読解用本文 —
────────────────

わかるようでわからない、写真の「空気感」について思うこと

 どの業界にも、そこに携わる人以外にはなかなか理解しがたい「業界用語」なるものがあります。中にはすっかり市民権を得てしまった業界用語などもありますが、多くは一般の人が使うことは稀です。業界用語はその道の専門家が使ってこそ効果的であり、一般人が使っても浮いた感じに聞こえてしまいます。

 写真の世界にも業界用語なるものがあり、写真やカメラを職業にしている方々は日常的に使っていると思います。しかし、職業にしていなくても写真やカメラを趣味としている人は非常にたくさんいるわけで、こういった人たちの間にも業界用語、というよりも写真用語と言った方が適切かもしれませんが、それが良く使われています。この辺りが、他の業界用語とはちょっと違っているところではないかと思います。

 もちろん、写真業界の用語と言っても非常に多岐に渡っているわけですが、中でもわかりにくいのが写真そのものを表現する用語です。
 写真を見て、「抜けがいい」とか「甘い」とか、「透明感がある」、「シズル感に満ちている」などと表現する人は多いと思います。写真をやらない人からすると何言ってるのかほとんどわからないと思いますが、写真をかじったことのある人であればほぼ通じますし、わかりにくい中でも比較的わかり易い言葉だと思います。

────────────────

資料 —
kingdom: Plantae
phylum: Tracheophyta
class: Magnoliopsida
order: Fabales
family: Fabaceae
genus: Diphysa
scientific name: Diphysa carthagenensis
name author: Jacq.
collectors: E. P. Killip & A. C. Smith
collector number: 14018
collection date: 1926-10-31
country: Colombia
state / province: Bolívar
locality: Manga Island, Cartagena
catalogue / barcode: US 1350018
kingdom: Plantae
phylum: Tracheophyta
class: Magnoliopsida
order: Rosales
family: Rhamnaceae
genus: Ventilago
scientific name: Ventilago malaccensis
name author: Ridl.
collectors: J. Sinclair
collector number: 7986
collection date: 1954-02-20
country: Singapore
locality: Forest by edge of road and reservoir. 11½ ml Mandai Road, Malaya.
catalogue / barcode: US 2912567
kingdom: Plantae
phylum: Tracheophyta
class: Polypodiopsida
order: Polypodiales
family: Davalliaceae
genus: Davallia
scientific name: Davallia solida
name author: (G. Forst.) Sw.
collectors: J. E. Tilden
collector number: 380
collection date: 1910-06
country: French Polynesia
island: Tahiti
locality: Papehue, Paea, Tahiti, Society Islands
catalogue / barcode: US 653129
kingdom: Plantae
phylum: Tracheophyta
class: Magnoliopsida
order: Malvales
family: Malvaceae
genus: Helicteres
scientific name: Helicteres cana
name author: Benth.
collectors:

────────────────

設問 — 上に掲げた写真用語についての文章から、「わかるようでわからない、写真の「空気感」について思うこと」で始まり「そのものを表現する用語です。」で終わる部分を、両端の語句も含めて一字一句変えずに書き写してください。

解答 —
わかるようでわからない、写真の「空気感」について思うこと

 どの業界にも、そこに携わる人以外にはなかなか理解しがたい「業界用語」なるものがあります。中にはすっかり市民権を得てしまった業界用語などもありますが、多くは一般の人が使うことは稀です。業界用語はその道の専門家が使ってこそ効果的であり、一般人が使っても浮いた感じに聞こえてしまいます。

 写真の世界にも業界用語なるものがあり、写真やカメラを職業にしている方々は日常的に使っていると思います。しかし、職業にしていなくても写真やカメラを趣味としている人は非常にたくさんいるわけで、こういった人たちの間にも業界用語、というよりも写真用語と言った方が適切かもしれませんが、それが良く使われています。この辺りが、他の業界用語とはちょっと違っているところではないかと思います。

 もちろん、写真業界の用語と言っても非常に多岐に渡っているわけですが、中でもわかりにくいのが写真そのものを表現する用語です。